We get so fixated on labels, on calling things the right thing, as if the name itself imparts the virtue. We call this “team building.” We call a 3-hour meeting a “deep dive.” We call surveillance software “productivity tracking.” It’s a way of controlling the narrative, of forcing a definition onto an experience that doesn’t fit. It’s like getting into a heated debate about sind kartoffeln gemüse. The botanical classification is a piece of trivia, a technicality. The reality is the taste, the texture, the nourishment it provides. Does this event, regardless of what you call it, actually nourish the team? Does it provide sustenance for the difficult weeks ahead? Or is it just empty calories? A bag of chips when what everyone needs is a real meal.
Empty Calories
Superficial & distracting
Real Meal
Nourishing & impactful
The Real Pillars of Team Strength
What actually builds strong teams has nothing to do with go-karts or escape rooms. It’s quieter. It’s less photogenic. It’s the manager who shields their team from executive nonsense, who fights for a realistic deadline on the 27th, who says, “Take the afternoon, you’ve earned it,” and means it. It’s the senior developer who takes 17 minutes to patiently walk a junior through a complex problem instead of just fixing it herself.

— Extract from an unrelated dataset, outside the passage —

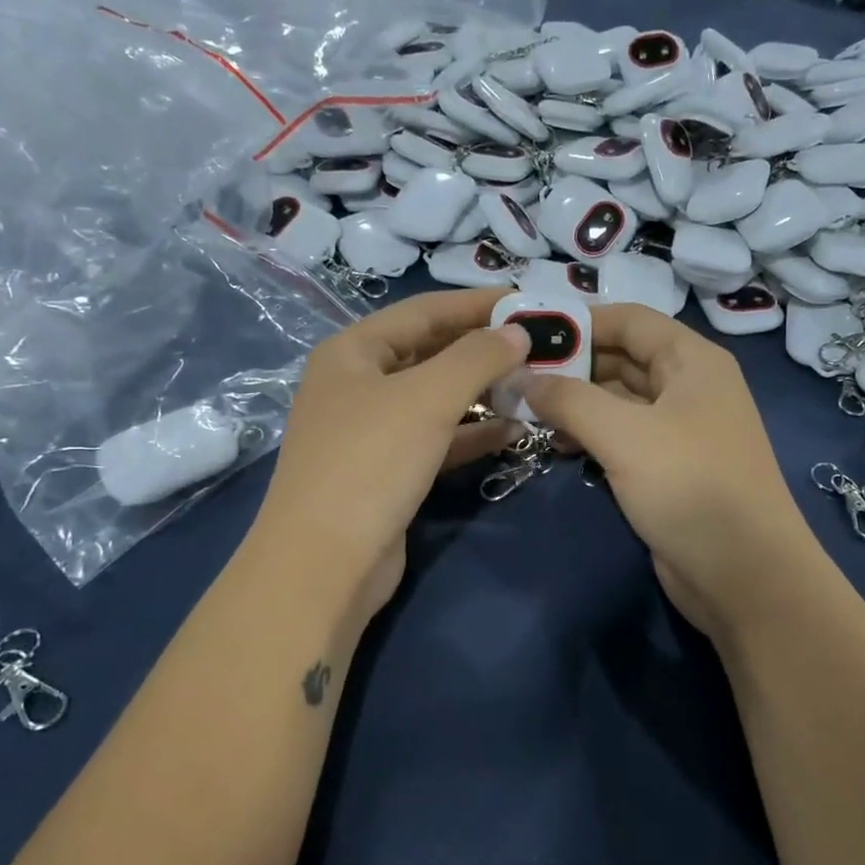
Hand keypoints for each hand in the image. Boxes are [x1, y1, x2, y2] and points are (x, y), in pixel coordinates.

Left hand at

They happen during work hours. They are woven into the fabric of the day-to-day, not stapled on once a quarter. You can’t outsource culture to a third-party event planner. You build it in every email, every meeting, every decision. When a company invests in these real, substantive pillars, you find a strange thing happens: people start having fun, voluntarily. They organize their own lunches. They go for a drink after a major success. The fun becomes a symptom of a healthy culture, not a desperate prescription for a sick one.
(When mandatory events were replaced with transparent communication from leadership.)
My turn is up. The ball feels heavy and slick in my hand. I walk up to the line, swing my arm back, and release. It hooks sharply to the left, bumping along the gutter with a sad, hollow rattle. I miss all seven pins. My team groans theatrically. I just turn and walk back, the strange, tight shoes pinching my heels. Someone gives me a consoling pat on the back that feels more like a shove. Across the lane, my manager is laughing, already thinking about what fresh hell the losing team will inflict upon us next month. But all I feel is the quiet, profound relief of knowing that, for me, this performance is almost over.